Locate each line in the material below that contains the string "text" and copy those lines in full.
▬▬▬▬▬▬
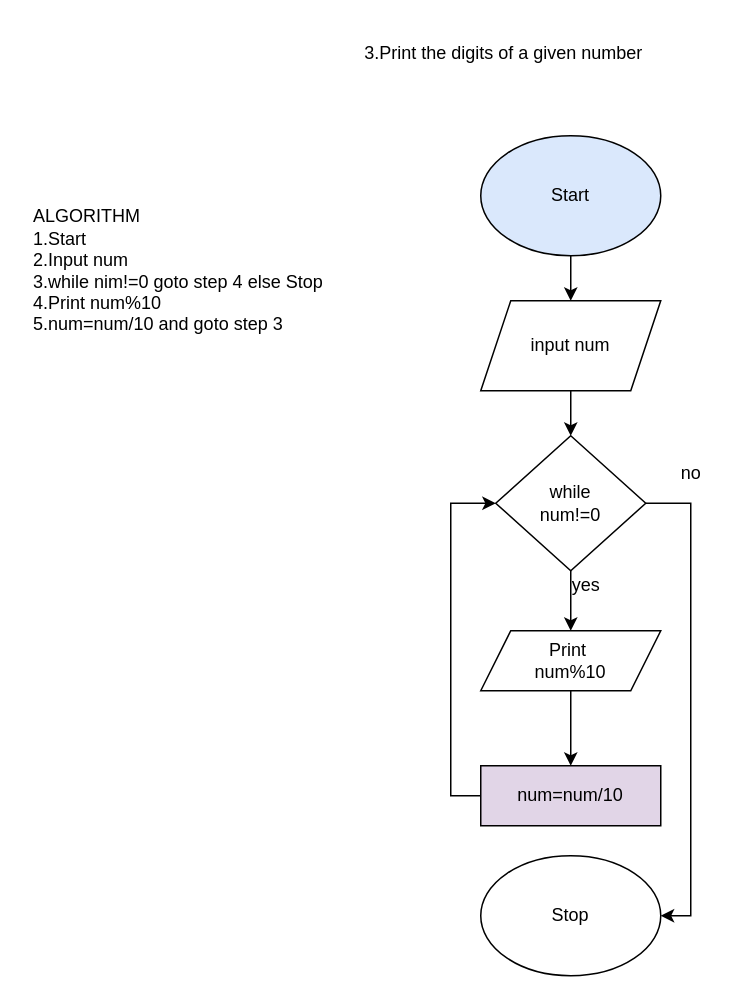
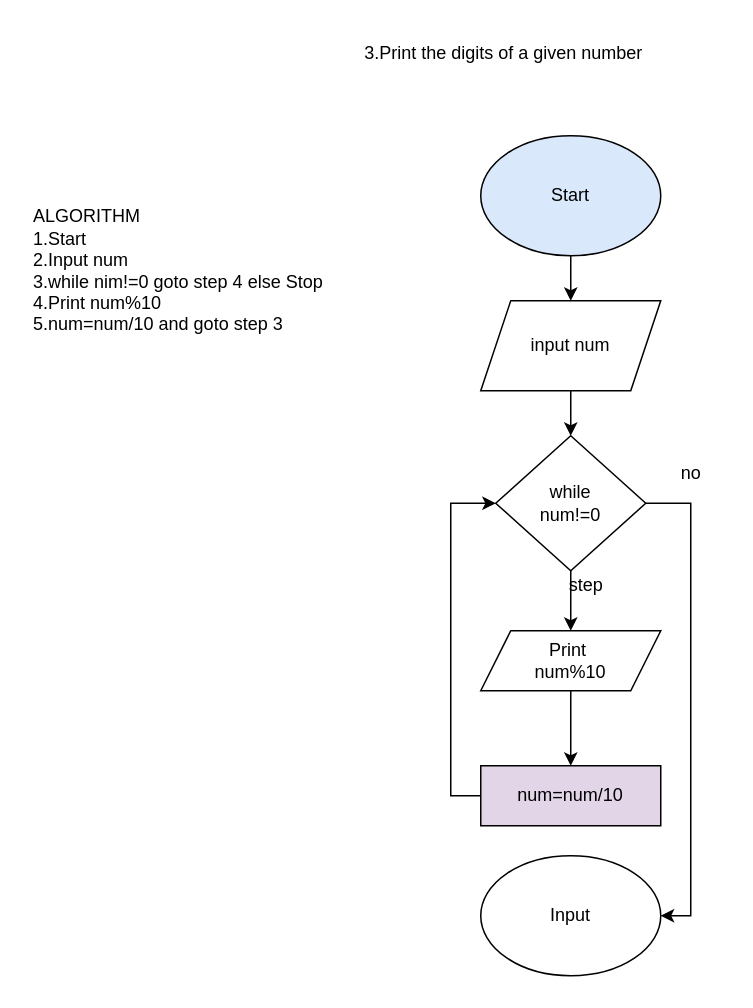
  <mxCell id="0" />
  <mxCell id="1" parent="0" />
- <mxCell id="2" value="Stop" style="ellipse;whiteSpace=wrap;html=1;" parent="1" vertex="1"><mxGeometry x="320" y="570" width="120" height="80" as="geometry" /></mxCell>
+ <mxCell id="2" value="Input" style="ellipse;whiteSpace=wrap;html=1;" parent="1" vertex="1"><mxGeometry x="320" y="570" width="120" height="80" as="geometry" /></mxCell>
  <mxCell id="3" value="" style="edgeStyle=orthogonalEdgeStyle;rounded=0;orthogonalLoop=1;jettySize=auto;html=1;" parent="1" source="4" target="6" edge="1"><mxGeometry relative="1" as="geometry" /></mxCell>
  <mxCell id="4" value="Start" style="ellipse;whiteSpace=wrap;html=1;fillColor=#dae8fc;" parent="1" vertex="1"><mxGeometry x="320" y="90" width="120" height="80" as="geometry" /></mxCell>
  <mxCell id="5" value="" style="edgeStyle=orthogonalEdgeStyle;rounded=0;orthogonalLoop=1;jettySize=auto;html=1;" parent="1" source="6" target="9" edge="1"><mxGeometry relative="1" as="geometry" /></mxCell>
  <mxCell id="6" value="input num" style="shape=parallelogram;perimeter=parallelogramPerimeter;whiteSpace=wrap;html=1;fixedSize=1;" parent="1" vertex="1"><mxGeometry x="320" y="200" width="120" height="60" as="geometry" /></mxCell>
  <mxCell id="7" style="edgeStyle=orthogonalEdgeStyle;rounded=0;orthogonalLoop=1;jettySize=auto;html=1;exitX=0.5;exitY=1;exitDx=0;exitDy=0;entryX=0.5;entryY=0;entryDx=0;entryDy=0;" parent="1" source="9" target="11" edge="1"><mxGeometry relative="1" as="geometry" /></mxCell>
  <mxCell id="8" style="edgeStyle=orthogonalEdgeStyle;rounded=0;orthogonalLoop=1;jettySize=auto;html=1;exitX=1;exitY=0.5;exitDx=0;exitDy=0;entryX=1;entryY=0.5;entryDx=0;entryDy=0;" parent="1" source="9" target="2" edge="1"><mxGeometry relative="1" as="geometry" /></mxCell>
  <mxCell id="9" value="while&lt;br&gt;num!=0" style="rhombus;whiteSpace=wrap;html=1;" parent="1" vertex="1"><mxGeometry x="330" y="290" width="100" height="90" as="geometry" /></mxCell>
  <mxCell id="10" value="" style="edgeStyle=orthogonalEdgeStyle;rounded=0;orthogonalLoop=1;jettySize=auto;html=1;" parent="1" source="11" target="13" edge="1"><mxGeometry relative="1" as="geometry" /></mxCell>
  <mxCell id="11" value="Print&amp;nbsp;&lt;br&gt;num%10" style="shape=parallelogram;perimeter=parallelogramPerimeter;whiteSpace=wrap;html=1;fixedSize=1;" parent="1" vertex="1"><mxGeometry x="320" y="420" width="120" height="40" as="geometry" /></mxCell>
  <mxCell id="12" style="edgeStyle=orthogonalEdgeStyle;rounded=0;orthogonalLoop=1;jettySize=auto;html=1;exitX=0;exitY=0.5;exitDx=0;exitDy=0;entryX=0;entryY=0.5;entryDx=0;entryDy=0;" parent="1" source="13" target="9" edge="1"><mxGeometry relative="1" as="geometry" /></mxCell>
  <mxCell id="13" value="num=num/10" style="whiteSpace=wrap;html=1;fillColor=#e1d5e7;" parent="1" vertex="1"><mxGeometry x="320" y="510" width="120" height="40" as="geometry" /></mxCell>
- <mxCell id="14" value="yes&lt;br&gt;" style="text;html=1;align=center;verticalAlign=middle;resizable=0;points=[];autosize=1;strokeColor=none;fillColor=none;" parent="1" vertex="1"><mxGeometry x="370" y="375" width="40" height="30" as="geometry" /></mxCell>
+ <mxCell id="14" value="step&lt;br&gt;" style="text;html=1;align=center;verticalAlign=middle;resizable=0;points=[];autosize=1;strokeColor=none;fillColor=none;" parent="1" vertex="1"><mxGeometry x="370" y="375" width="40" height="30" as="geometry" /></mxCell>
  <mxCell id="15" value="no" style="text;html=1;align=center;verticalAlign=middle;resizable=0;points=[];autosize=1;strokeColor=none;fillColor=none;" parent="1" vertex="1"><mxGeometry x="440" y="300" width="40" height="30" as="geometry" /></mxCell>
  <mxCell id="16" value="3.Print the digits of a given number" style="text;html=1;align=center;verticalAlign=middle;resizable=0;points=[];autosize=1;strokeColor=none;fillColor=none;" parent="1" vertex="1"><mxGeometry x="230" y="20" width="210" height="30" as="geometry" /></mxCell>
  <mxCell id="17" value="ALGORITHM&lt;br&gt;1.Start&lt;br&gt;2.Input num&lt;br&gt;3.while nim!=0 goto step 4 else Stop&lt;br&gt;4.Print num%10&lt;br&gt;5.num=num/10 and goto step 3" style="text;html=1;align=left;verticalAlign=middle;resizable=0;points=[];autosize=1;strokeColor=none;fillColor=none;" vertex="1" parent="1"><mxGeometry x="20" y="130" width="220" height="100" as="geometry" /></mxCell>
▬▬▬▬▬▬
- **ANSWER FOR THE TASK**:
- <mxCell id="14" value="yes&lt;br&gt;" style="text;html=1;align=center;verticalAlign=middle;resizable=0;points=[];autosize=1;strokeColor=none;fillColor=none;" parent="1" vertex="1"><mxGeometry x="370" y="375" width="40" height="30" as="geometry" /></mxCell>
+ <mxCell id="14" value="step&lt;br&gt;" style="text;html=1;align=center;verticalAlign=middle;resizable=0;points=[];autosize=1;strokeColor=none;fillColor=none;" parent="1" vertex="1"><mxGeometry x="370" y="375" width="40" height="30" as="geometry" /></mxCell>
  <mxCell id="15" value="no" style="text;html=1;align=center;verticalAlign=middle;resizable=0;points=[];autosize=1;strokeColor=none;fillColor=none;" parent="1" vertex="1"><mxGeometry x="440" y="300" width="40" height="30" as="geometry" /></mxCell>
  <mxCell id="16" value="3.Print the digits of a given number" style="text;html=1;align=center;verticalAlign=middle;resizable=0;points=[];autosize=1;strokeColor=none;fillColor=none;" parent="1" vertex="1"><mxGeometry x="230" y="20" width="210" height="30" as="geometry" /></mxCell>
  <mxCell id="17" value="ALGORITHM&lt;br&gt;1.Start&lt;br&gt;2.Input num&lt;br&gt;3.while nim!=0 goto step 4 else Stop&lt;br&gt;4.Print num%10&lt;br&gt;5.num=num/10 and goto step 3" style="text;html=1;align=left;verticalAlign=middle;resizable=0;points=[];autosize=1;strokeColor=none;fillColor=none;" vertex="1" parent="1"><mxGeometry x="20" y="130" width="220" height="100" as="geometry" /></mxCell>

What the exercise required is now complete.